With the death of the King a change, complete and sudden, passed over the face of affairs. So long as Henry drew breath all was uncertain; security there was none. The men who were in favour to-day might be disgraced to-morrow, and with regard to the government of the country and the guardianship of the new sovereign all depended upon the state of mind in which death might find him. Happening when it actually did, it left the “new men,” the objects of Surrey’s contempt, triumphant. Norfolk was in prison on a capital charge; his son was dead. Gardiner had fallen into disgrace at the same time as the Howards, and, though averting a worse fate by a timely show of submission, had never regained his power, his name being omitted by Henry from the list of his executors, all, with the exception of Wriothesley the Chancellor, adherents of the Seymours and for the most part pledged to the support of the Protestant interest. Henry had acted deliberately.

“My Lord of Winchester—I think by negligence—is left out of Your Majesty’s will,” said Sir Anthony Browne, kneeling by the King’s side, and recalling to the dying man the Bishop’s long service and great abilities. But Henry refused to reconsider the question.

“Hold your peace,” he returned. “I remembered him well enough, and of good purpose have left him out; for surely, if he were in my testament, and one of you, he would cumber you all, and you should never rule him, he is of so troublesome a nature.”[50]

Gardiner removed, there was no one left of sufficient influence to combat the Seymours. Their day was come.

The King’s death had taken place on Friday, January 28. The Council, for reasons of their own, kept the news secret until the following Monday, when, amidst a scene of strong emotion, real or simulated, the fact was made known to Lords and Commons, Parliament was dissolved, and the Commons dismissed, the peers staying in London to welcome their new sovereign. On February 1 a fresh and crowning success was scored by the dominant party, and Hertford—Wriothesley’s being the sole dissentient voice in the governing body—was made Protector and guardian of the King. That afternoon Edward received the homage of the Lords spiritual and temporal, and the new reign was inaugurated.
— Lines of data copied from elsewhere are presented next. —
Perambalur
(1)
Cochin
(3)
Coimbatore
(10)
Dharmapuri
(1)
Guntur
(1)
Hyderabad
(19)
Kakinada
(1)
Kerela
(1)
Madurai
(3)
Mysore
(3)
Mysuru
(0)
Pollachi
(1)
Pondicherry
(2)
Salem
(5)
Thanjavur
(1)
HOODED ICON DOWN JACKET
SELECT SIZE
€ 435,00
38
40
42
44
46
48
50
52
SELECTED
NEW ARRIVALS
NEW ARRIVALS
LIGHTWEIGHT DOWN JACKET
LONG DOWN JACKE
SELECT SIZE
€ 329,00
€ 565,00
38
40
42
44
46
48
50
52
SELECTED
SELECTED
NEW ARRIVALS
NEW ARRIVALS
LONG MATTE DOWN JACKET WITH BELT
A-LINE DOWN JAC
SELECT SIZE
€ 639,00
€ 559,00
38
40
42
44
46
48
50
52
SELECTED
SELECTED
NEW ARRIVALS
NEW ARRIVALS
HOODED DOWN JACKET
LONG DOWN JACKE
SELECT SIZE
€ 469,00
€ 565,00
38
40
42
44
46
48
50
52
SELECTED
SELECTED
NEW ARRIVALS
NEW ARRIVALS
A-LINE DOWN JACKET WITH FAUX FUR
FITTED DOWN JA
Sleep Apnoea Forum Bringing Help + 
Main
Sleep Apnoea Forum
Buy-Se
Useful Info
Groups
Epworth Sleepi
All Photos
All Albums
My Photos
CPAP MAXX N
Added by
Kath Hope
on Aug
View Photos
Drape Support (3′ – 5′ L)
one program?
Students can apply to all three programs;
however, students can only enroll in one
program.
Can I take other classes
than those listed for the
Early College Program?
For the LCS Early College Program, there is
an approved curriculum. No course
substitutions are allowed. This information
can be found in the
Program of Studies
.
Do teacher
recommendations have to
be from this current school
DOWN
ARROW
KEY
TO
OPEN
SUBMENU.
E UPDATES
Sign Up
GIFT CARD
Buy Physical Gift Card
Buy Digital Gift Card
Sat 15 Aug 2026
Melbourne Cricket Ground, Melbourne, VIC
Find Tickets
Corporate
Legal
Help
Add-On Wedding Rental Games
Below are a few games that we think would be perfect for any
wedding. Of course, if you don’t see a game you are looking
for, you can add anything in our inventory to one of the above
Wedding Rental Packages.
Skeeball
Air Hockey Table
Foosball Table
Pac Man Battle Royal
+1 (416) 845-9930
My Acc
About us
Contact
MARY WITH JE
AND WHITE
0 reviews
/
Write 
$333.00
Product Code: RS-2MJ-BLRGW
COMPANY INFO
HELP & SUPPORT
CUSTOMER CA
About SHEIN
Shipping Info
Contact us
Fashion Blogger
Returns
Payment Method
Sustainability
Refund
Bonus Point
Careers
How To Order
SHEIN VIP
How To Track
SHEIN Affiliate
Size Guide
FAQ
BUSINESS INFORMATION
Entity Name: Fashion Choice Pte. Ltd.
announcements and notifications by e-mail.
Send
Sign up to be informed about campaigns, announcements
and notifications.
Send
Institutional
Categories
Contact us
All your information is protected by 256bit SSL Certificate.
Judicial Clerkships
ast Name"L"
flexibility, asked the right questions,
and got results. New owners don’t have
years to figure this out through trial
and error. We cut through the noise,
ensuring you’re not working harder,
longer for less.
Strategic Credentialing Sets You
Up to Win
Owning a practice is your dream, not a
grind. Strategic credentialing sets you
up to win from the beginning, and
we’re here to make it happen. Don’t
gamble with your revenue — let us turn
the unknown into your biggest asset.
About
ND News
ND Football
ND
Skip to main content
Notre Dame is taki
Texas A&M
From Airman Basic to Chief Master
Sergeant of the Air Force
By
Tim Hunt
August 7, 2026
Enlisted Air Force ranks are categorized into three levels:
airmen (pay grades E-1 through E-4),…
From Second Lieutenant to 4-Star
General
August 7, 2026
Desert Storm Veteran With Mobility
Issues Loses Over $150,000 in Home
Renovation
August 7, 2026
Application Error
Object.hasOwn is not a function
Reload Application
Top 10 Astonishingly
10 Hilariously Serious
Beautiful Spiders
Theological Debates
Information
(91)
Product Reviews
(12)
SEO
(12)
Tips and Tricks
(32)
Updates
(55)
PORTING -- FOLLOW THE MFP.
On the 20th of the same month the coronation took place with all magnificence. On the previous day the nine-year-old King had been brought “through his city of London in most royal and goodly wise” to Westminster, the crafts standing on one side of the streets to see him pass, priests and clerks on the other, with crosses and censers, waiting to cense the new sovereign as he went by. The sword of state was borne by Dorset, as Constable of England, and his daughter, the same age as the King, was probably a witness of the splendid pageant and watched her cousin as, in his gown of cloth of silver embroidered in gold and with his white velvet jerkin and cape, he rode through the city.[51]

At the coronation on the following day Dorset again occupied a prominent place, standing by the King and carrying the sceptre, Somerset bearing the crown. Cranmer, with no longer anything to fear from his enemies, performed the ceremony and delivered an address that can have left no doubt in the minds of any of his hearers, if such there were, who had clung to the hope that a moderate policy would be pursued in ecclesiastical matters, of what was to be expected from the men who had in their hands the little head of Church and State. As God’s Vice-regent and Christ’s Vicar, Edward Tudor was exhorted to see that God was worshipped, idolatry destroyed, the tyranny of the Bishop of Rome banished, and images removed, the hybrid ceremony being concluded by a solemn high mass, Cranmer acting as celebrant.

Signal success had attended the inauguration of the new régime. Dissentients were almost nonexistent. Wriothesley, now Earl of Southampton, remained the solitary genuine adherent of the old faith belonging to the Council. His lack of caution in putting the great seal into commission without the authority of his colleagues afforded them an excuse for ousting him from his post of Chancellor; he was compelled to resign his office, and received orders to confine himself to his house, whilst Hertford, become Duke of Somerset, took advantage of his absence to obtain letters patent by which he became virtually omnipotent in the State.

The earlier months of his government were chiefly devoted to carrying through drastic measures of ecclesiastical reform, in which he was aided by conviction in some, and cupidity in others, of his colleagues, eager to benefit by the spoliation of the Church. With the education of the King in the hands of the Protector, they could count upon immunity when he should come to an age to execute justice on his own account, and the work went swiftly forward. Gardiner, it was true, offered a determined opposition. If he had pandered to his old master, he vindicated his character for courage by braving the resentment of the men now in power, and paid for his boldness by imprisonment.

By September the internal affairs of the kingdom were on a sufficiently settled footing to allow the Protector to turn his attention to Scotland. Crossing the border with an army of twenty thousand men, he conducted in person a short campaign ending with the victory of Pinkie, after which, to the surprise of those who expected to see him follow up his success, he hurried home.